Considerado o grande expoente da prosa realista, Eça de Queirós cria a história de um adultério, efetivado pelas personagens Luíza e Basílio, no período em que o esposo da burguesa, Jorge, está em viagem. O relacionamento, entretanto, chega ao conhecimento da empregada, a invejosa Juliana, por meio da descoberta de cartas amorosas. Em meio às chantagens decorrentes, há a ruptura do relacionamento extraconjugal. A morte é o fim, tanto para Luíza quanto para Juliana, chantagista que ambicionava dinheiro e conforto.
Esta argumentação traz considerações sobre a crítica do escritor Machado de Assis à obra de Eça de Queirós O Primo Basílio. Embasando a análise, está o texto “Realismo Naturalismo Parnasianismo”, de Afrânio Coutinho, o qual é referência das citações relacionadas ao contexto histórico-literário. Quando me refiro à questão retórica, por sua vez, faço referência à abordagem do Prof. Campos (PPG-PUCRS) em relação ao efeito das formas sobre os conteúdos.
A obra O Primo Basílio, marcadamente realista e que retrata a classe média lisboeta, é construída de forma a gerar uma crítica feroz aos valores matrimoniais da época, aos vícios, hábitos, à situação política, à burguesia e, inclusive, ao movimento literário romântico. Uma compreensão de características desse tipo pode ser construída através da análise do núcleo dramático da obra, núcleo esse demasiado complexo para sustentar apontamentos altamente retóricos como o de que a personagem Luíza não possui nada além de nervos e músculos, feito por Machado (com suas intenções, obviamente!). O mais interessante, neste caso, e certamente realizado por muitos – através de perspectivas diferentes desta - é evidenciar a intenção retórica do grande romancista brasileiro.
Antes mesmo de a empregada Juliana, personagem de caráter forte e definido, surpreendê-la com a descoberta das cartas, Luíza já havia pensado em por um fim naquela vida de aparências em que estava mergulhada; entretanto, é evidente que eram apenas lapsos de angústia e desejo, um misto de desgosto pela mesmice da rotina e gozo pelos prazeres nunca outrora sentidos. Concordo com criador de A Mão e a Luva que em Luíza “não lhe peçam paixões”, mas diminuí-la, a ponto de questionar “o que tem o leitor do livro com essas duas criaturas (Basílio e Luíza) sem ocupação nem sentimentos?”, revela-se uma um truque retórico, antes de um comentário crítico-literário.

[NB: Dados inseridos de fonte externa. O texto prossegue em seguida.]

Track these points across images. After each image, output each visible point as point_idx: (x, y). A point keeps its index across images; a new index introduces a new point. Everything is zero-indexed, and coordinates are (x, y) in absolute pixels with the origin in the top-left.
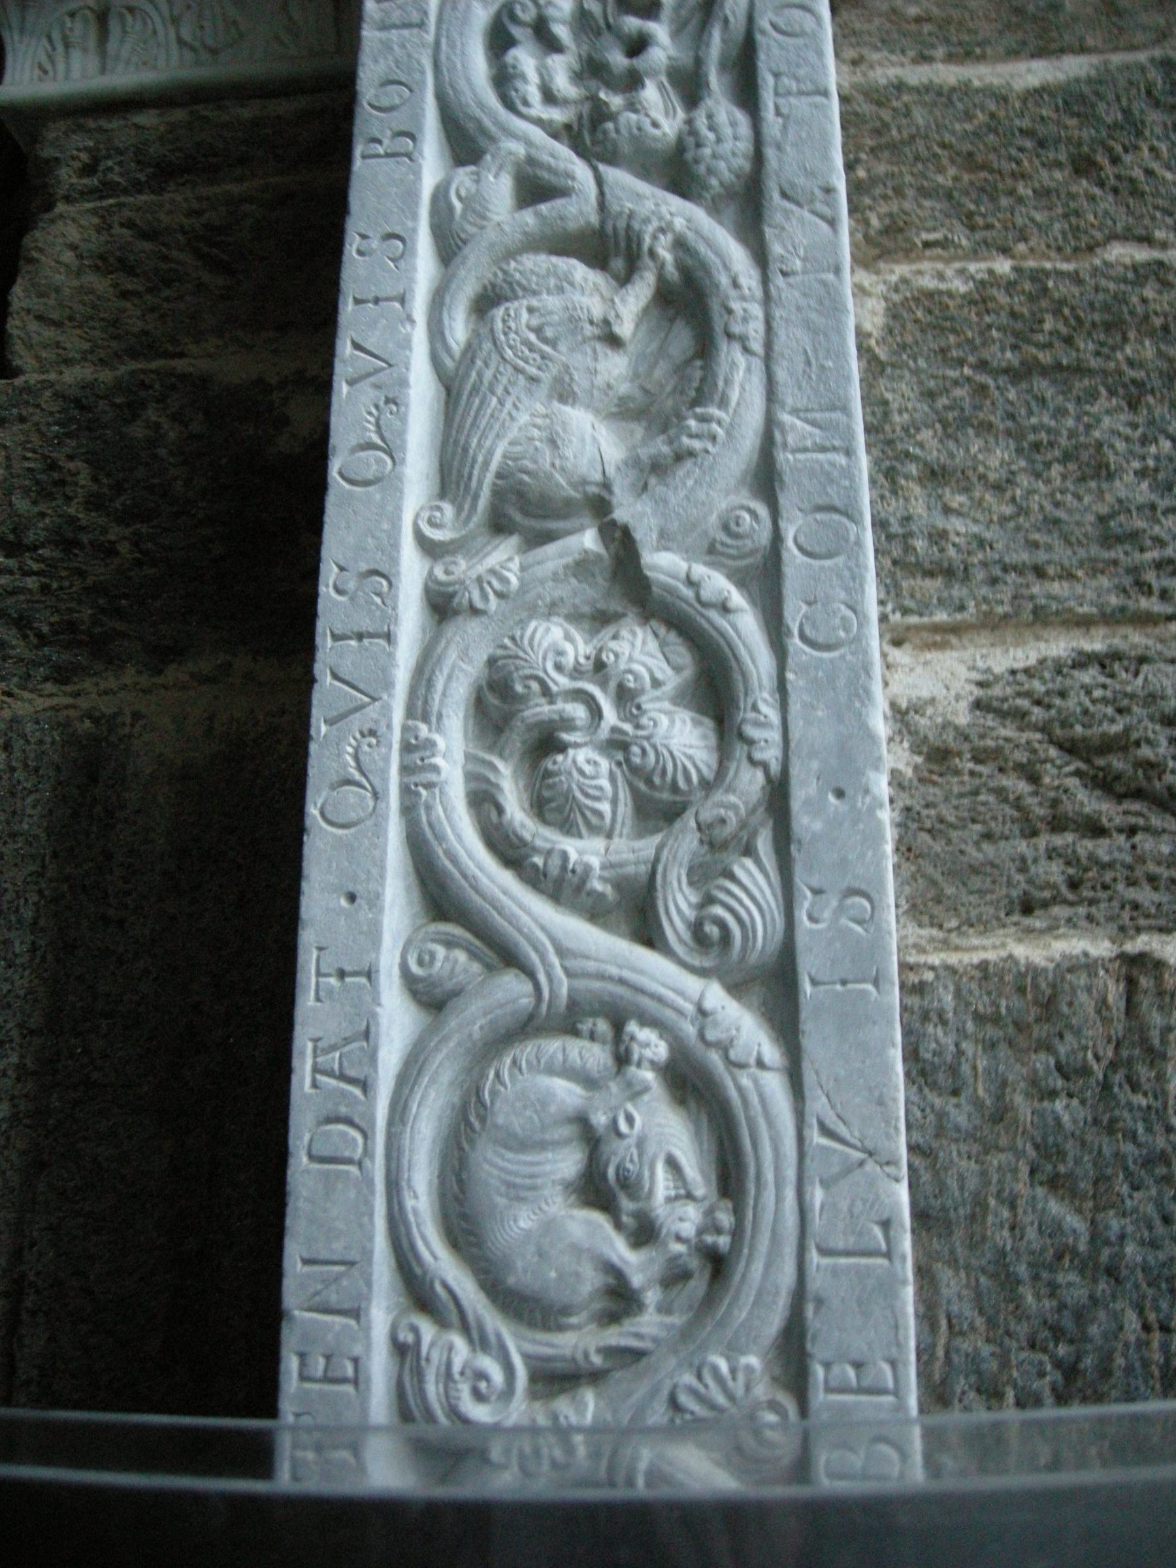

Machado de Assis parece, se interpretado de um modo não-retórico, esquecer-se da corrente literária à qual está vinculado o livro de Eça - a não ser quando a deprecia –, pois argumenta que os sacrifícios de Luíza por causa de Juliana “cortaram o vínculo moral entre ela e nós”. Desde quando a preservação de vínculos morais era um objetivo realista? E ele sabia disso muito bem.
Se relacionarmos os princípios da Escola à obra, veremos que o talhe dado às personagens leva em conta “o uso da emoção que deve fugir ao sentimentalismo ou artificialidade”; além do que “o Realismo retrata a vida contemporânea” - ou seja, em seu espaço-tempo e relações. Assim, quando Machado questiona “em que nos pode interessar a doença de uma criada e a morte dela e de sua ama”, ele demonstra certa indiferença à perspectiva de que “os incidentes do enredo decorrem do caráter das personagens e os motivos humanos dominam a ação”; desse modo, uma vez que as personagens são “retrato fiel da sociedade contemporânea”, elas representam uma crítica, de um tipo específico, à realidade circundante. Da mesma forma, concordo com a afirmação de que “Juliana é o caráter mais completo e verdadeiro”, mas acrescentaria que é o caráter mais presumível.
À questão proposta por Machado: “por que avolumar acessórios até o ponto de abafar o principal?”, responderia duplamente. Uma resposta relembrando a passagem: “o realismo retira a maior soma de efeitos do uso de detalhes específicos”, e outra, afirmando que é justamente essa forma de trabalhar a retórica literária que caracteriza as diferenças estéticas e salienta a obra.
Evidencia-se, é claro, na crítica do fabuloso Machado de Assis, uma grande meditação sobre o texto português. Porém, tal meditação é passível de uma análise retórica que contextualize a crítica do autor - na acepção teórica do termo -, de modo que sua abordagem não pareça desconsiderar a influência do sistema de ideias da época, fundamental para uma compreensão da dinâmica da obra.
obs: texto adaptado de texto entregue para disciplina na Faculdade de Letras.